Crazy Smart Asia: Stephanie Sy—How AI Will Save Or Destroy The World
Depending on your point of view, big data and AI will either save the world or be the end of us.
Stephanie Sy’s data science consultancy, Thinking Machines, builds machine learning models for organisations including the World Bank and Unicef, using data to tackle the biggest issues facing the planet today, including poverty alleviation, the climate crisis and, of course, the fight against Covid-19.
But while Sy's company is a shining example of how AI can be harnessed to make the world a better place, she’s far from blind of the perils of the misuse of data. In her conversation with Gen.T editor Lee Williamson, former Googler Sy covers everything from the privacy paradox to fake news, weighing in on the issue of regulation along the way.
A self-described “basement nerd”, Sy also talks about the struggles she’s faced shouldering the responsibility as the company’s public-facing CEO, why she’s never accepted VC money, and why, despite appearances, 2020 might be the best year to start a company.
ON AI SAVING THE WORLD
“AI doesn’t save the world on its own; it saves the world by making humans superpowered. Think of AI as an Iron Man suit. It enhances our capabilities, but the driving force behind it is still a human heart and mind.”
ON THE COMPARISON BETWEEN DATA AND OIL
“People say data is “the new oil”. Yeah, it is like oil. It's toxic, it's expensive to store, and it might just explode on you. I want CEOs and government policymakers to collect the bare minimum necessary. Defence is so much harder than offence. It’s so hard to maintain a secure database, and you can't be breached if you don't have the data in the first place”
ON FAKE NEWS
“Tech platforms are the new gatekeepers [of truth]. They just don't want to admit that they're gatekeepers. At least journalists knew that it was part of the professional code”
ON HARMFUL ALGORITHMS
"Social media companies always argued that they're a public utility. Facebook has always thought of itself more like a phone company than a news agency. But that metaphor doesn’t work, because on social media you aren't just talking to your friend—you’re getting exposed to new audiences via an algorithm.
"AI is hurtful because when it has just one objective, it will find strategies that are optimised towards that one objective. The YouTube recommendation algorithm, for example, wants people to watch as many seconds of video as possible. Without a human specifying it, over time the algorithm has figured out that what people want to see is more conspiracy-oriented, is more of the same, is more radicalising. There have been some very interesting studies on how the YouTube recommendations algorithm is a radicalising force, pushing people to conspiracy-oriented channels."
ON DATA ANONYMITY
“It’s not possible to anonymise data. Carnegie Mellon did a study in the year 2000 that showed that 87 percent of Americans can be uniquely identified with just their zip code, birthday and gender. I'm pretty doubtful that anybody can stay truly private and anonymous and interact in the digital economy.”

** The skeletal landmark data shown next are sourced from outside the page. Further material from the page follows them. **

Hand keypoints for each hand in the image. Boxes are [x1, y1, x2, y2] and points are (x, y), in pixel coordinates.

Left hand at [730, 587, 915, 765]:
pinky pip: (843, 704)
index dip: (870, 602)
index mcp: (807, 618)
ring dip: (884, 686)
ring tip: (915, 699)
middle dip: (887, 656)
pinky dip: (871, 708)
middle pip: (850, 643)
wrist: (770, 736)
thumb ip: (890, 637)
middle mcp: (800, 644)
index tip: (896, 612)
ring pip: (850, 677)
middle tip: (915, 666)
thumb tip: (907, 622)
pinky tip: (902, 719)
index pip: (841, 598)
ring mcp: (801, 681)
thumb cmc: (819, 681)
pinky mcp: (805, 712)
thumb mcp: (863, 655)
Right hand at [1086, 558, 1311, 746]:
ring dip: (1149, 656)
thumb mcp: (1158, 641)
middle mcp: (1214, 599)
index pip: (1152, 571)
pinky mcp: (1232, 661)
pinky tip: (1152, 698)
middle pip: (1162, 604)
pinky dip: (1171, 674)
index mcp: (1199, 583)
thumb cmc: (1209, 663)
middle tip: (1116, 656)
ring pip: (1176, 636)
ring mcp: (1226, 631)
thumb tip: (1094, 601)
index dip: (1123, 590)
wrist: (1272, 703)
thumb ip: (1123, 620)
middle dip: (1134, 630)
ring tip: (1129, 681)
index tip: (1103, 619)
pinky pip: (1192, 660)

ON THE NEXT CIVIL RIGHTS MOVEMENT
“When I was in Silicon Valley in the 2005 era, everybody was talking about how they wanted to use technology to save the world—to the point where it's a parody these days. But that spirit still exists in Silicon Valley; it exists in tech companies. But now they have to make these very hard choices that are political in nature.

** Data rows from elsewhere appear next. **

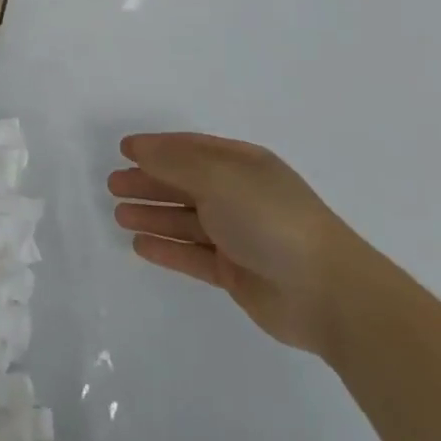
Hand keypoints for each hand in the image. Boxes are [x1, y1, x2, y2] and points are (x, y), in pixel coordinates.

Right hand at [109, 134, 359, 352]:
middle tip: (112, 185)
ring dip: (152, 215)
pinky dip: (167, 248)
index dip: (156, 147)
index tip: (123, 150)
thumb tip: (138, 148)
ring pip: (186, 220)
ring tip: (118, 215)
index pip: (191, 149)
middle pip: (184, 183)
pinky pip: (192, 255)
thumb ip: (174, 162)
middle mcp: (239, 195)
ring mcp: (239, 235)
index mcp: (242, 165)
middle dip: (148, 182)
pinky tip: (140, 246)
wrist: (327, 293)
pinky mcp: (236, 273)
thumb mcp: (219, 177)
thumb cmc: (270, 219)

"They aren’t just part of the tech community now, they’re part of the civil rights movement. They have changed the world—now they have to figure out “Oh, great. What do we do now?” And I really believe that technologists around the world are all going to step up to the occasion and figure out what it means to be a technologist and a citizen.”

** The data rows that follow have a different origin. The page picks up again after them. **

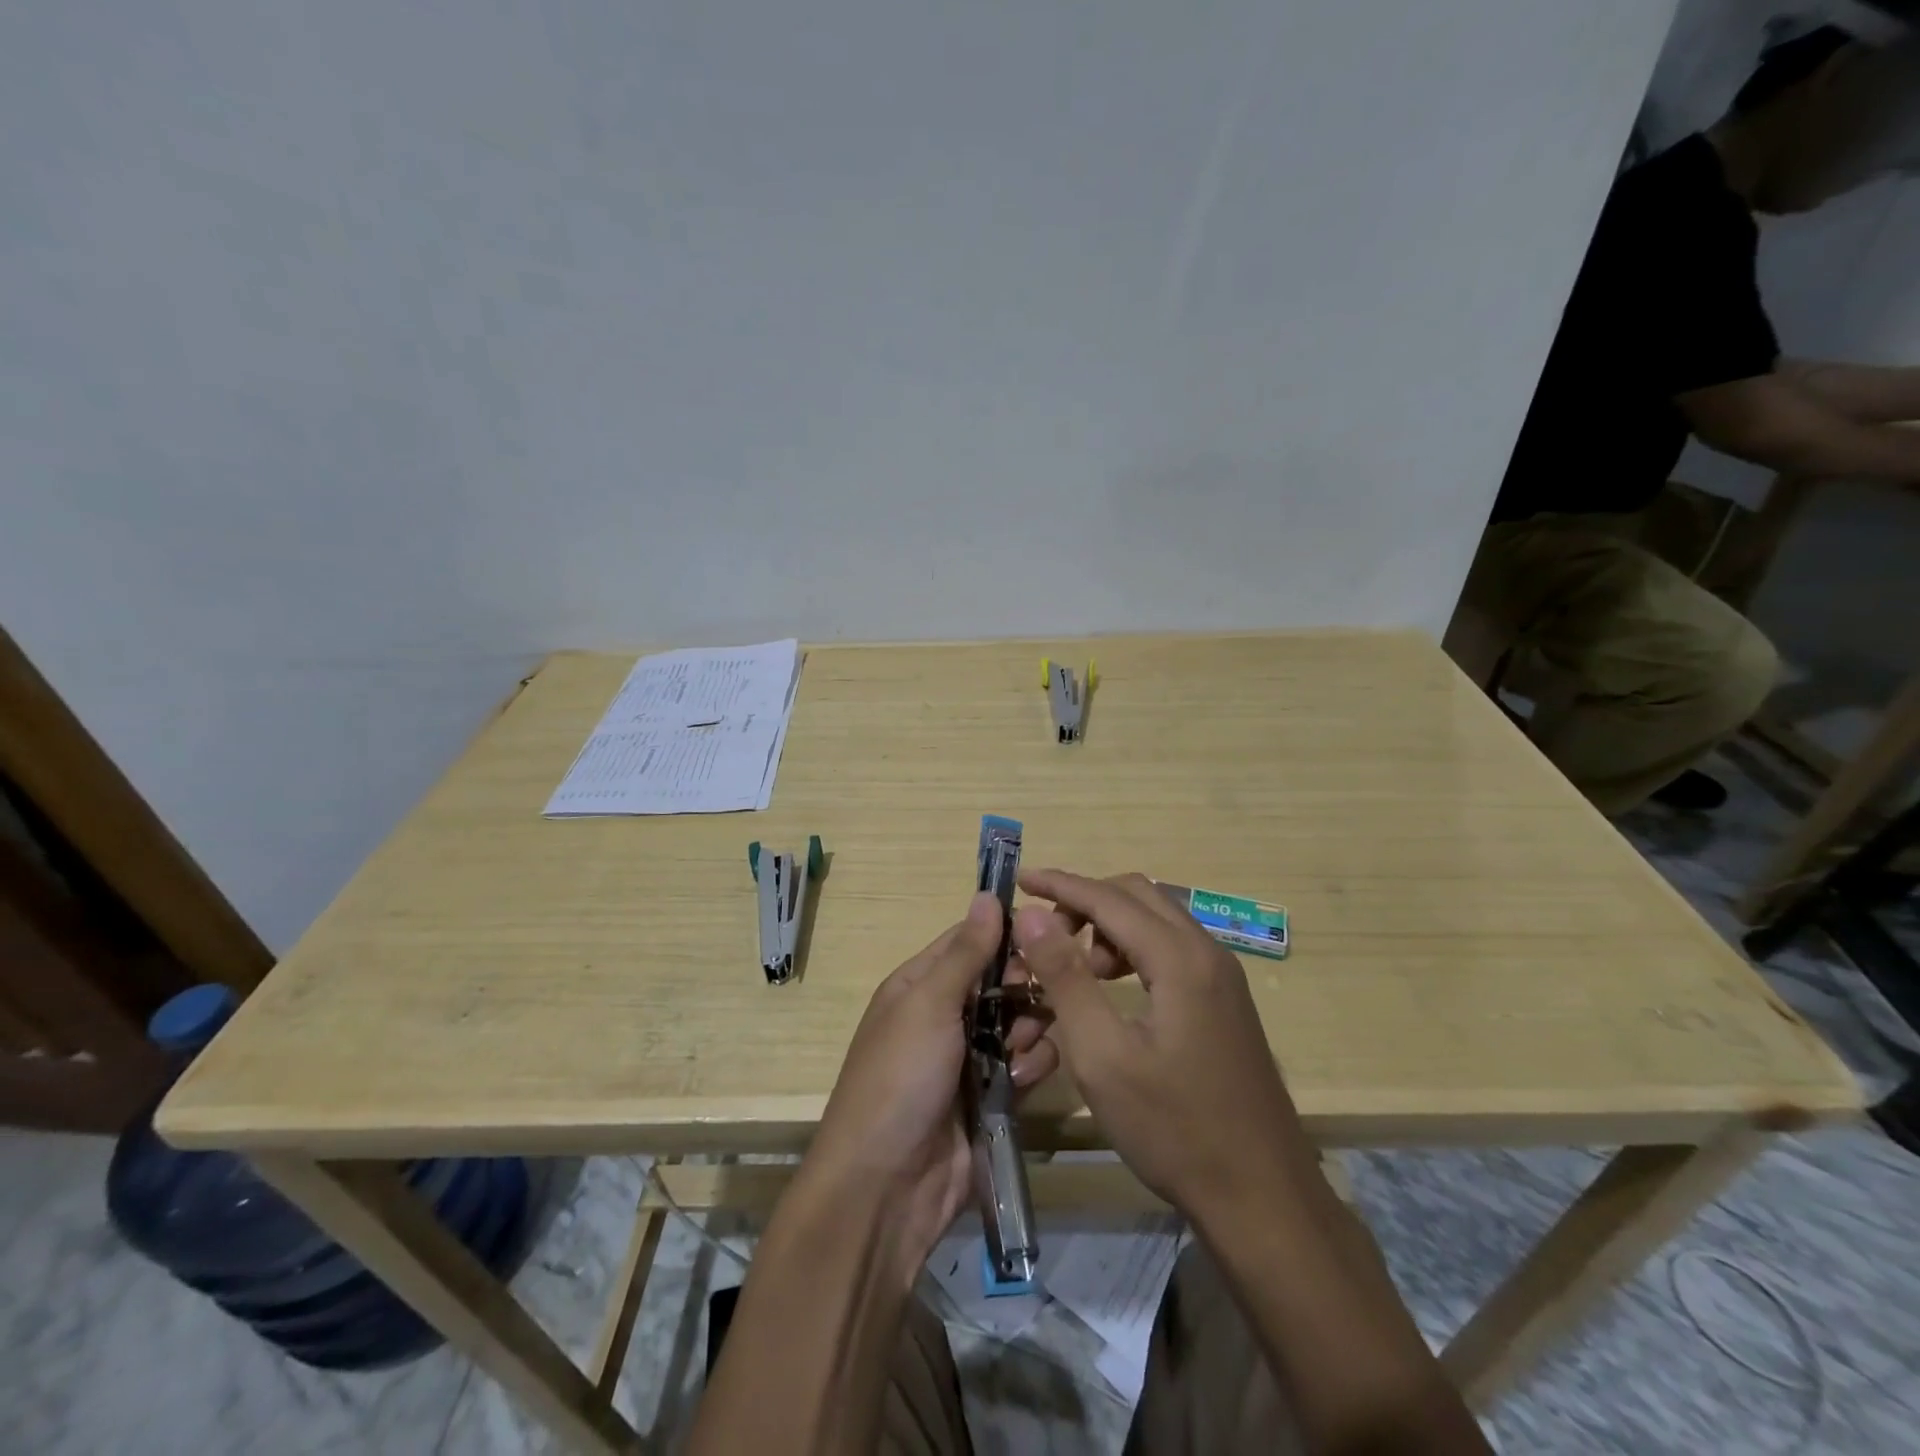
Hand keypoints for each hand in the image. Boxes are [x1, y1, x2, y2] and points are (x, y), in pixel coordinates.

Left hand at [802, 892, 1059, 1276]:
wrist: (885, 1188)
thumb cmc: (900, 1078)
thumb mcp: (928, 1004)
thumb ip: (965, 953)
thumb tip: (988, 894)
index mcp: (920, 985)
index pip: (969, 941)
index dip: (1006, 934)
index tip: (1049, 934)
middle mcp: (944, 1016)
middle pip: (1000, 982)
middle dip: (1023, 988)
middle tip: (1036, 1000)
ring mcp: (967, 1059)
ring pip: (1018, 1024)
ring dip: (1029, 1030)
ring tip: (1020, 1050)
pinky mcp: (990, 1100)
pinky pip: (1024, 1068)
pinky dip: (1031, 1069)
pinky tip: (1024, 1081)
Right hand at [1013, 870, 1313, 1223]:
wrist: (1263, 1198)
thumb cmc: (1174, 1129)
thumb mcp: (1102, 1055)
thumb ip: (1066, 977)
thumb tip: (1033, 915)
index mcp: (1180, 958)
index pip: (1109, 898)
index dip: (1060, 884)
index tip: (1019, 879)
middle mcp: (1207, 953)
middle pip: (1137, 896)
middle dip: (1086, 902)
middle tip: (1044, 934)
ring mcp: (1223, 977)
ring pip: (1156, 921)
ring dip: (1109, 927)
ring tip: (1076, 970)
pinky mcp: (1225, 1001)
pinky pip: (1171, 949)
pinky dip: (1133, 950)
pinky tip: (1113, 989)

ON THE DOWNSIDE OF VC MONEY
“VC money is like jet fuel. You should take it if you want to go someplace very, very fast. But if you put it in your tiny Honda Civic, it’s going to explode. Taking VC funding is not inherently bad, but your choice of financing has to be totally aligned with who you are as a company and what your mission is. Thinking Machine’s vision is to get organisations to make good decisions by building good data systems. And that’s something that happens over a 20-, 30-, 40-year timeframe.
"The issues we’re dealing with, like climate change and poverty, they aren’t something you can solve in a seven-to-10-year VC cycle. So we looked for sources of funding that were more aligned with our time scale, which ended up being customer revenue. So that worked out really well for us [in 2020]”
ON WHY 2020 IS THE BEST YEAR TO START A COMPANY
“I think venture capital has to get smarter in this next year. But, weirdly enough, this is a good time to start a company. When everything is going extremely well, when funding is easy, it's hard to get noticed in the noise. Starting a company in a recession also forces discipline. You can't BS your way through anything. The value you deliver has to be real because nobody is going to give you revenue for a vanity project. And because the whole economy is doing badly, you can pick up really good talent who otherwise would be working at a tech company or a conglomerate
"So if you are in that category of company that's very disciplined, that creates revenue really quickly, and you learn really fast, you can grow. Maybe not at the fastest possible pace, but you grow in a way that builds product-market fit. Then when the recession lifts, you're in the perfect position to go from zero to 100 really fast.”